Aim of the exercise :: Reproduce exactly the lines below from the one containing "TOJET: The Turkish" through the one containing "3,72 | 3 | % 1,5 |", including both, and nothing else.

Items from a data source

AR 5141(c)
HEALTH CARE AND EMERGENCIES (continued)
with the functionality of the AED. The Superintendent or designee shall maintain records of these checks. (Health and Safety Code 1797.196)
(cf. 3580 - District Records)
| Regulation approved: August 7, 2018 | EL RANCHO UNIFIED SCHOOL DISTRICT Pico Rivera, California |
* * *
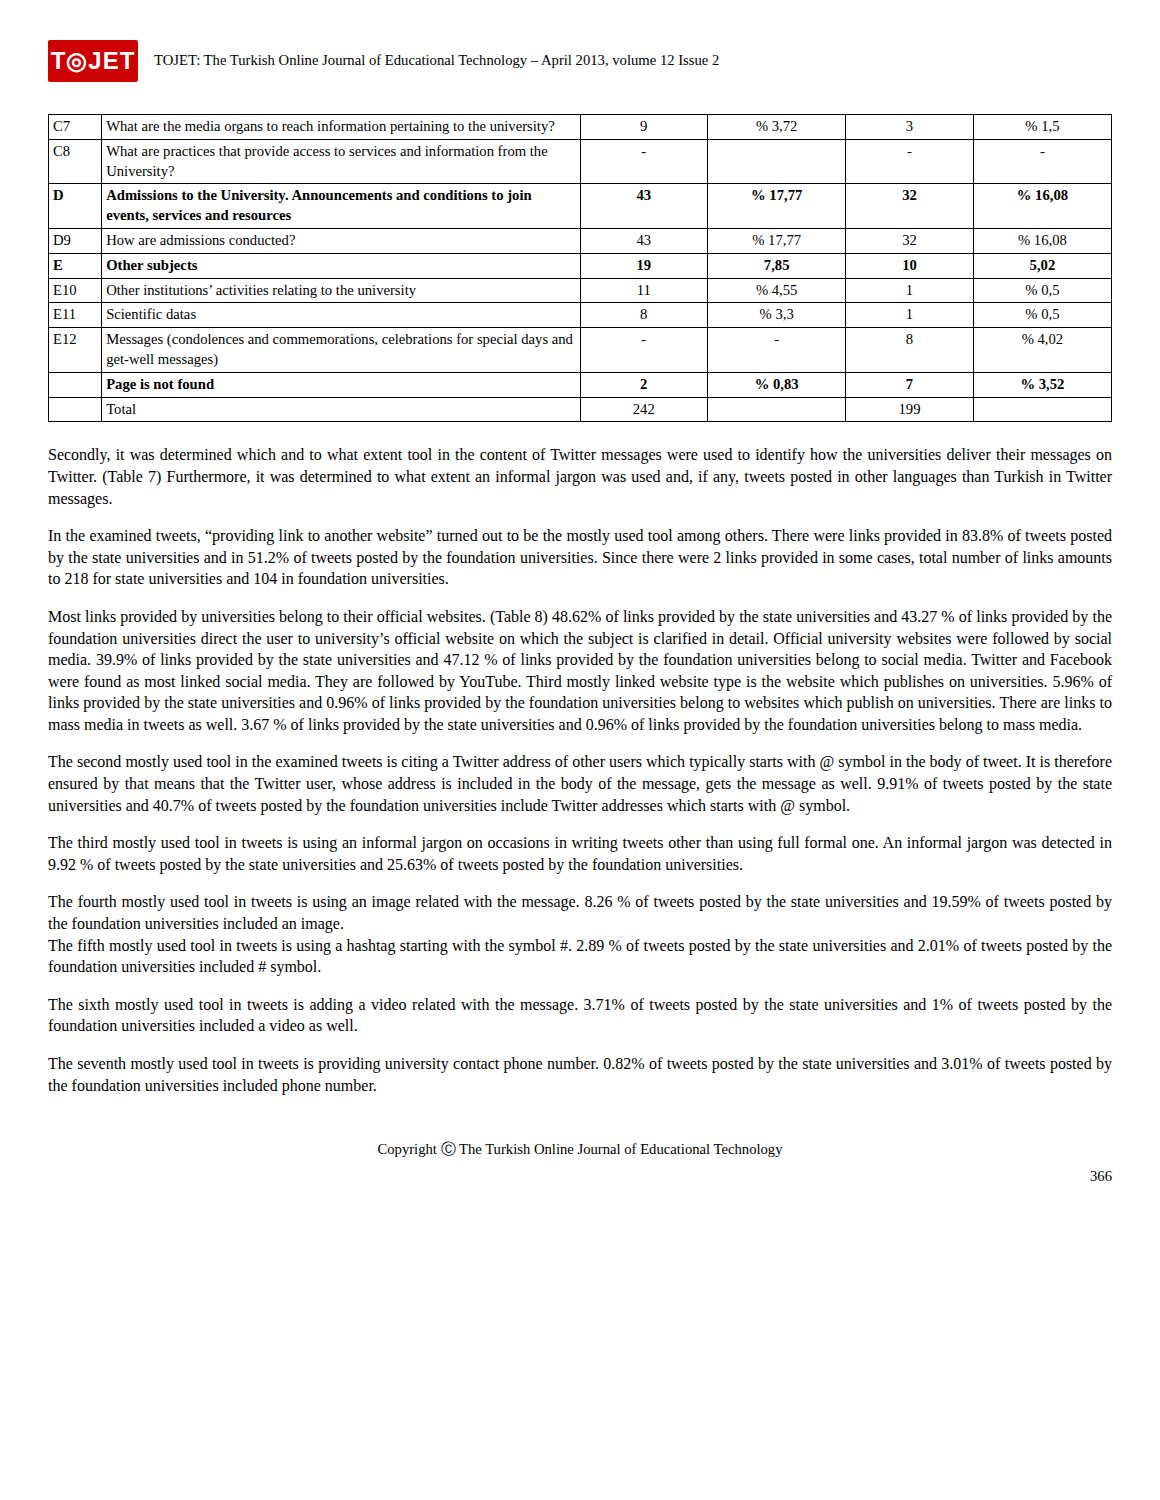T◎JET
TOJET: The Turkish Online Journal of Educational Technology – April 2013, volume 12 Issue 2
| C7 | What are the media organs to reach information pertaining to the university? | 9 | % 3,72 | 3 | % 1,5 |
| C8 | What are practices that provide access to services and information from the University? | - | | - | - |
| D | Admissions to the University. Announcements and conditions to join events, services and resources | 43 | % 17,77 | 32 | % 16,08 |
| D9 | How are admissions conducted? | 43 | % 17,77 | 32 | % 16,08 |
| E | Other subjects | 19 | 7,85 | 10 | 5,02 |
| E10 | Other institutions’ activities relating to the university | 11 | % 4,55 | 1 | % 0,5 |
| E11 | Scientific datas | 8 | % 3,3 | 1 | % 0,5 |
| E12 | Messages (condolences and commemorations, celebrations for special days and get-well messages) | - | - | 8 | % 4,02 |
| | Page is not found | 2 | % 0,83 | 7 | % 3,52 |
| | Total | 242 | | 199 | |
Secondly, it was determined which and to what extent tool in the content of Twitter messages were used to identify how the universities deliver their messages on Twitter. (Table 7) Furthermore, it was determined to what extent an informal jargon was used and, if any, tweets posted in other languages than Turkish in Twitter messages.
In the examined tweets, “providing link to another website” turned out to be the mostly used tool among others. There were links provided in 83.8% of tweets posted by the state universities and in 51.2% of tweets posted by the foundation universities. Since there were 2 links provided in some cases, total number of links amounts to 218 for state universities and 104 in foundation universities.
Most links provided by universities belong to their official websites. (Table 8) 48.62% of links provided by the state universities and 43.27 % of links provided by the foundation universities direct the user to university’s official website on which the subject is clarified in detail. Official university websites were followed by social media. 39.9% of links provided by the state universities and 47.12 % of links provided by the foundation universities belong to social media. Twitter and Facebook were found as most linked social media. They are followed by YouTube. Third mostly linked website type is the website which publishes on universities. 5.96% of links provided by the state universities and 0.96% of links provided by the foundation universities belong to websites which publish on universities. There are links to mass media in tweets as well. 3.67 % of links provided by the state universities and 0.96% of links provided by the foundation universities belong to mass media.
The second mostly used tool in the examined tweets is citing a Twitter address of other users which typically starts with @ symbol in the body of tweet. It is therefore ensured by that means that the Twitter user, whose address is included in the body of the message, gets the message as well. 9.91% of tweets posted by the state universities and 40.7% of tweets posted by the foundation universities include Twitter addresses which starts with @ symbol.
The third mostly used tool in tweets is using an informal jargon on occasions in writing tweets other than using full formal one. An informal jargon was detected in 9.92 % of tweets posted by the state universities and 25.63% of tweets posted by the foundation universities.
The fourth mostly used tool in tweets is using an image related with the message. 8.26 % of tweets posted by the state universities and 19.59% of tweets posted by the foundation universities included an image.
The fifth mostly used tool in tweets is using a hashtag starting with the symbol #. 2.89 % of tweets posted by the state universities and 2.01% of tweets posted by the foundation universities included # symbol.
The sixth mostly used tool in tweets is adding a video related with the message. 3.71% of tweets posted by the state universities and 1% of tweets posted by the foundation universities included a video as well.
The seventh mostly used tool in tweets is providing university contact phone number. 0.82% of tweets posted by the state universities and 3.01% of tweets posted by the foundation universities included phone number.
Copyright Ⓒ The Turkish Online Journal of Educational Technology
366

Task solution ::
TOJET: The Turkish Online Journal of Educational Technology – April 2013, volume 12 Issue 2
| C7 | What are the media organs to reach information pertaining to the university? | 9 | % 3,72 | 3 | % 1,5 |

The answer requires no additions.